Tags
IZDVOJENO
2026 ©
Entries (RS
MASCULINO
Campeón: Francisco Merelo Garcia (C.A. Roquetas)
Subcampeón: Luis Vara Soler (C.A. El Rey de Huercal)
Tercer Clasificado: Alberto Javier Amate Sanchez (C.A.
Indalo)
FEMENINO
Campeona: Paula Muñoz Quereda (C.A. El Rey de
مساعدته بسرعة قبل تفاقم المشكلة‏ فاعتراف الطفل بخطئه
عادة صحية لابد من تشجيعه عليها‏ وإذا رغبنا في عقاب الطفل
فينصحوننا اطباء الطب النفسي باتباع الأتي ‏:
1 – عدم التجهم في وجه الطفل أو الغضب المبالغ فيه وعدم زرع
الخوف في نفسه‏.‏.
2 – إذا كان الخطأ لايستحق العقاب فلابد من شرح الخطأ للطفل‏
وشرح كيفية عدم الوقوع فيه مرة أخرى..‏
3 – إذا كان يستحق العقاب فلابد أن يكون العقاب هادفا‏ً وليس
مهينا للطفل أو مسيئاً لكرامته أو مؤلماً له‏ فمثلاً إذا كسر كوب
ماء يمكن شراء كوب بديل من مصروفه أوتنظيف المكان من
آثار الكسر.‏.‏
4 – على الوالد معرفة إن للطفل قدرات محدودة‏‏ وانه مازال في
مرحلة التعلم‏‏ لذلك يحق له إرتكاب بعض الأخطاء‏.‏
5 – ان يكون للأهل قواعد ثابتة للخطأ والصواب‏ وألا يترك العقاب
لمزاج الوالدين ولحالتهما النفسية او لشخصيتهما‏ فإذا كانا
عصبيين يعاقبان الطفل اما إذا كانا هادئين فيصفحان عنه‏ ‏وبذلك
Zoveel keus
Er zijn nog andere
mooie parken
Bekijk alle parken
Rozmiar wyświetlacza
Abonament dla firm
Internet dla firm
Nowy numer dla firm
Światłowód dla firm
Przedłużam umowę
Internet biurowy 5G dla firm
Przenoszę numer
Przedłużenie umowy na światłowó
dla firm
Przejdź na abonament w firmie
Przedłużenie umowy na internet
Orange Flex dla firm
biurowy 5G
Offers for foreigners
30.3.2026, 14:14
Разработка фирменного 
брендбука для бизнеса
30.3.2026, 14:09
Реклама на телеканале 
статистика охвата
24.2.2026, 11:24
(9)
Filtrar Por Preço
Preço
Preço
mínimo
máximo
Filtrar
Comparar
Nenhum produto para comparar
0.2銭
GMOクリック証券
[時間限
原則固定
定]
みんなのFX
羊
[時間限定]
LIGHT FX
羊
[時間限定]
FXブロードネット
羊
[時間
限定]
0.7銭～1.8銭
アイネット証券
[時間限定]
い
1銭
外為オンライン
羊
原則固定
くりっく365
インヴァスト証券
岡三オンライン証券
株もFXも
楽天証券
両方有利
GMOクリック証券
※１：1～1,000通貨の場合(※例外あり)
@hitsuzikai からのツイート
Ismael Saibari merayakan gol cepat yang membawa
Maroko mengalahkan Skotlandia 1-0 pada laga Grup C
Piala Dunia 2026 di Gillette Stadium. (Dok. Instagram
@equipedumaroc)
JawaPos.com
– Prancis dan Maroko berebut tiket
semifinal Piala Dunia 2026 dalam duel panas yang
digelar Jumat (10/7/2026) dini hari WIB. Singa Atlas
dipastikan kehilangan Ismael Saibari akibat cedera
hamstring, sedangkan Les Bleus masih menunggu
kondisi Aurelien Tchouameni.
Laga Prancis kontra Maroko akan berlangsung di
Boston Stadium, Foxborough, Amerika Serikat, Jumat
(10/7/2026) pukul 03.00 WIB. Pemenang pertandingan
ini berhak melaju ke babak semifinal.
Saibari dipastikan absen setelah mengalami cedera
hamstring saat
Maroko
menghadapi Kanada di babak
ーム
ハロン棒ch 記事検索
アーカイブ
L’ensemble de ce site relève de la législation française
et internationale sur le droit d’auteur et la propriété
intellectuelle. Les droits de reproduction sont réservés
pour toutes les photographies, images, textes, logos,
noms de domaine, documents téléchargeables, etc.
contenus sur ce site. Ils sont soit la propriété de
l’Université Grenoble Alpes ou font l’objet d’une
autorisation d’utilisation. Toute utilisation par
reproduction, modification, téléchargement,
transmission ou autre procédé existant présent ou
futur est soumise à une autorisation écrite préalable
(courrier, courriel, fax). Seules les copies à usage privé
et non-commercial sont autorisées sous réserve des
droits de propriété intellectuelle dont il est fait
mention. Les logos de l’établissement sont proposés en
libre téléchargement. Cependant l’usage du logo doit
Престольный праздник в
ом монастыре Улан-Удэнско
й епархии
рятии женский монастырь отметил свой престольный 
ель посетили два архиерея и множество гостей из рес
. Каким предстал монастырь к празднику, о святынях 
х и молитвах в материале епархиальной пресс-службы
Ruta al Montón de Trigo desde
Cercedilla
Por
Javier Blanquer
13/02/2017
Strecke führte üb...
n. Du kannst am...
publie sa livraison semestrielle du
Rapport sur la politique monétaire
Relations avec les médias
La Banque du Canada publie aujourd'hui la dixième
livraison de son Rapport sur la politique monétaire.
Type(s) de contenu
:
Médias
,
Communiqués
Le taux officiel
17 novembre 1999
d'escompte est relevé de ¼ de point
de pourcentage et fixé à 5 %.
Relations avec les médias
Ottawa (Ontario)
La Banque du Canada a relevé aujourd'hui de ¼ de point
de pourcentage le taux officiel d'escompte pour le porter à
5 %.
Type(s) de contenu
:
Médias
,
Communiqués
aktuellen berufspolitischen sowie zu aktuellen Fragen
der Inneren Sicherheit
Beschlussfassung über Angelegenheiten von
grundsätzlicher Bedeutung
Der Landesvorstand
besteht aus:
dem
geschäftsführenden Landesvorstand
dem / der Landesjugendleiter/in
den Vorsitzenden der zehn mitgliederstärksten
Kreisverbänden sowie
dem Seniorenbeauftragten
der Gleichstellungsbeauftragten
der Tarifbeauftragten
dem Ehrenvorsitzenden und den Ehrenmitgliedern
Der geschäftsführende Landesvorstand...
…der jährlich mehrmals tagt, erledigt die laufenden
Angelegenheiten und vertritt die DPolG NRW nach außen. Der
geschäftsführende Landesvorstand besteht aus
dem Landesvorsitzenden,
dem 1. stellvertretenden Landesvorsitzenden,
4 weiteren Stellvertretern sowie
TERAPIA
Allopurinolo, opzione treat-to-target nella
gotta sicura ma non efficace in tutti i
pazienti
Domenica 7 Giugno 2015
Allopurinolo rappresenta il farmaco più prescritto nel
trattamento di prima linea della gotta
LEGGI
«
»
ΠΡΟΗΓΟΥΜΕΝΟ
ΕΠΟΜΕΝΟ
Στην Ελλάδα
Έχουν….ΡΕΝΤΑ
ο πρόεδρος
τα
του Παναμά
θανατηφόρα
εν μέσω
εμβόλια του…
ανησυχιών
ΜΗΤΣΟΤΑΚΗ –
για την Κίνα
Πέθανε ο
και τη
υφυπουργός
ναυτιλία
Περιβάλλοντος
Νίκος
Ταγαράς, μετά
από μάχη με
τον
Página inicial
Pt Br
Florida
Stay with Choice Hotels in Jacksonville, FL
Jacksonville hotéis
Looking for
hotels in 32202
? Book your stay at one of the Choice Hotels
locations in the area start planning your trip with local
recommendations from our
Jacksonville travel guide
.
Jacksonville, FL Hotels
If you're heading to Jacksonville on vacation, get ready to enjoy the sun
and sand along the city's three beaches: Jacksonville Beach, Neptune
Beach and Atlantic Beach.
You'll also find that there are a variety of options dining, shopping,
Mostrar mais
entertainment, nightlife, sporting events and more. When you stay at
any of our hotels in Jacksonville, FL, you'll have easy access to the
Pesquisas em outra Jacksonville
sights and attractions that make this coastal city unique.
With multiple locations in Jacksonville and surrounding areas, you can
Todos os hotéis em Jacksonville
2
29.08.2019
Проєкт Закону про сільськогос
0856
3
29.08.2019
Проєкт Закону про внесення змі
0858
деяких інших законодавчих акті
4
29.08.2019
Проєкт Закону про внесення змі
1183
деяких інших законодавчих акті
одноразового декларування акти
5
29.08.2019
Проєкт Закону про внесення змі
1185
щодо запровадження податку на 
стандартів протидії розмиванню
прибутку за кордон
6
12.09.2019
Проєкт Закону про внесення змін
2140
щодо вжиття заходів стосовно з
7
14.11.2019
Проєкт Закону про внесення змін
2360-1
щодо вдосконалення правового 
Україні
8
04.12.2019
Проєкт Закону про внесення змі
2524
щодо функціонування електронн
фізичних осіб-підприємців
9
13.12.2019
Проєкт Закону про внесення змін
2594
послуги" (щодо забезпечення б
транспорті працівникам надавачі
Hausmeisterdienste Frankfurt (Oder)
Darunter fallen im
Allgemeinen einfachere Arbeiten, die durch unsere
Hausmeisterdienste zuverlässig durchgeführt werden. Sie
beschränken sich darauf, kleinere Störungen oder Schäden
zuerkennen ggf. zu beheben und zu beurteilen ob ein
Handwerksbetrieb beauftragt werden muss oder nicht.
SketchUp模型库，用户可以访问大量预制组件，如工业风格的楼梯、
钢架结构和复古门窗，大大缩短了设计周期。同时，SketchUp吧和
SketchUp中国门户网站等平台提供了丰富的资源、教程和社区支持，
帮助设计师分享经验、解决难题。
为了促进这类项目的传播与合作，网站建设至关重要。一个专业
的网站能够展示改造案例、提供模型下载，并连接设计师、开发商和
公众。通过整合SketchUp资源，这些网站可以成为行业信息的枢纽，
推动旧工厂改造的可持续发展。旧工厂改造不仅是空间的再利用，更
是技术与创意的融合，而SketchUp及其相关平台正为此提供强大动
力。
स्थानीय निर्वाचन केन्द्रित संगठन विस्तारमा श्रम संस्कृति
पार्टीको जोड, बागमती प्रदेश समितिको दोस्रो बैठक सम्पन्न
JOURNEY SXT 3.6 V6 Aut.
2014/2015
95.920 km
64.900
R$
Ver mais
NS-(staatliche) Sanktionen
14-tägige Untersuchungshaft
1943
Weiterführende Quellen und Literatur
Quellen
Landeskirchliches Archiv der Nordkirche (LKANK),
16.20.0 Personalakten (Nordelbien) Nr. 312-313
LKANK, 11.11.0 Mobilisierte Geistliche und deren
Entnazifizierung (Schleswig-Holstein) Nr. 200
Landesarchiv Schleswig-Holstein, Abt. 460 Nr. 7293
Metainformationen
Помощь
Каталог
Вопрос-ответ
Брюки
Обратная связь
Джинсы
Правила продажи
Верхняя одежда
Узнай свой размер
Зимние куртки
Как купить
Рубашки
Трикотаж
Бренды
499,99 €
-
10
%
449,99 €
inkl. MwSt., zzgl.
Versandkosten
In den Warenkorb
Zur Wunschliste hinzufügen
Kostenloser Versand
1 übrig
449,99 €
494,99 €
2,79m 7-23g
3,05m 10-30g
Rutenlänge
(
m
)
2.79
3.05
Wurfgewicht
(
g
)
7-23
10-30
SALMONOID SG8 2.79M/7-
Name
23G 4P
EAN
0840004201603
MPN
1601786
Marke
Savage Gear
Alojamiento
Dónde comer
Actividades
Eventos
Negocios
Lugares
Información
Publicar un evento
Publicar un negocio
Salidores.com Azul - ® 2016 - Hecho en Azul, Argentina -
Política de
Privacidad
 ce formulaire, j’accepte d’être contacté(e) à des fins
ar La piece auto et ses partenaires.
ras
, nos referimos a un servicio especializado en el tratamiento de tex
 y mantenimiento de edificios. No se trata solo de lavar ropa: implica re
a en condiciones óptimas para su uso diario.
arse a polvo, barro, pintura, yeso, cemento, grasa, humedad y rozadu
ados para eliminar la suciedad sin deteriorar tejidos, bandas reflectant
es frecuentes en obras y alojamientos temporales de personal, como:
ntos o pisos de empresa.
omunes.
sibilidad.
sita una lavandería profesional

▶ **Requirement**
Only one span is wanted. It runs from the first line of the listing through the line with "4 – على الوالد", and each line must match exactly.

▶ **Exercise output**
Tags
IZDVOJENO
2026 ©
Entries (RS
MASCULINO
Campeón: Francisco Merelo Garcia (C.A. Roquetas)
Subcampeón: Luis Vara Soler (C.A. El Rey de Huercal)
Tercer Clasificado: Alberto Javier Amate Sanchez (C.A.
Indalo)
FEMENINO
Campeona: Paula Muñoz Quereda (C.A. El Rey de
مساعدته بسرعة قبل تفاقم المشكلة‏ فاعتراف الطفل بخطئه
عادة صحية لابد من تشجيعه عليها‏ وإذا رغبنا في عقاب الطفل
فينصحوننا اطباء الطب النفسي باتباع الأتي ‏:
1 – عدم التجهم في وجه الطفل أو الغضب المبالغ فيه وعدم زرع
الخوف في نفسه‏.‏.
2 – إذا كان الخطأ لايستحق العقاب فلابد من شرح الخطأ للطفل‏
وشرح كيفية عدم الوقوع فيه مرة أخرى..‏
3 – إذا كان يستحق العقاب فلابد أن يكون العقاب هادفا‏ً وليس
مهينا للطفل أو مسيئاً لكرامته أو مؤلماً له‏ فمثلاً إذا كسر كوب
ماء يمكن شراء كوب بديل من مصروفه أوتنظيف المكان من
آثار الكسر.‏.‏
4 – على الوالد معرفة إن للطفل قدرات محدودة‏‏ وانه مازال في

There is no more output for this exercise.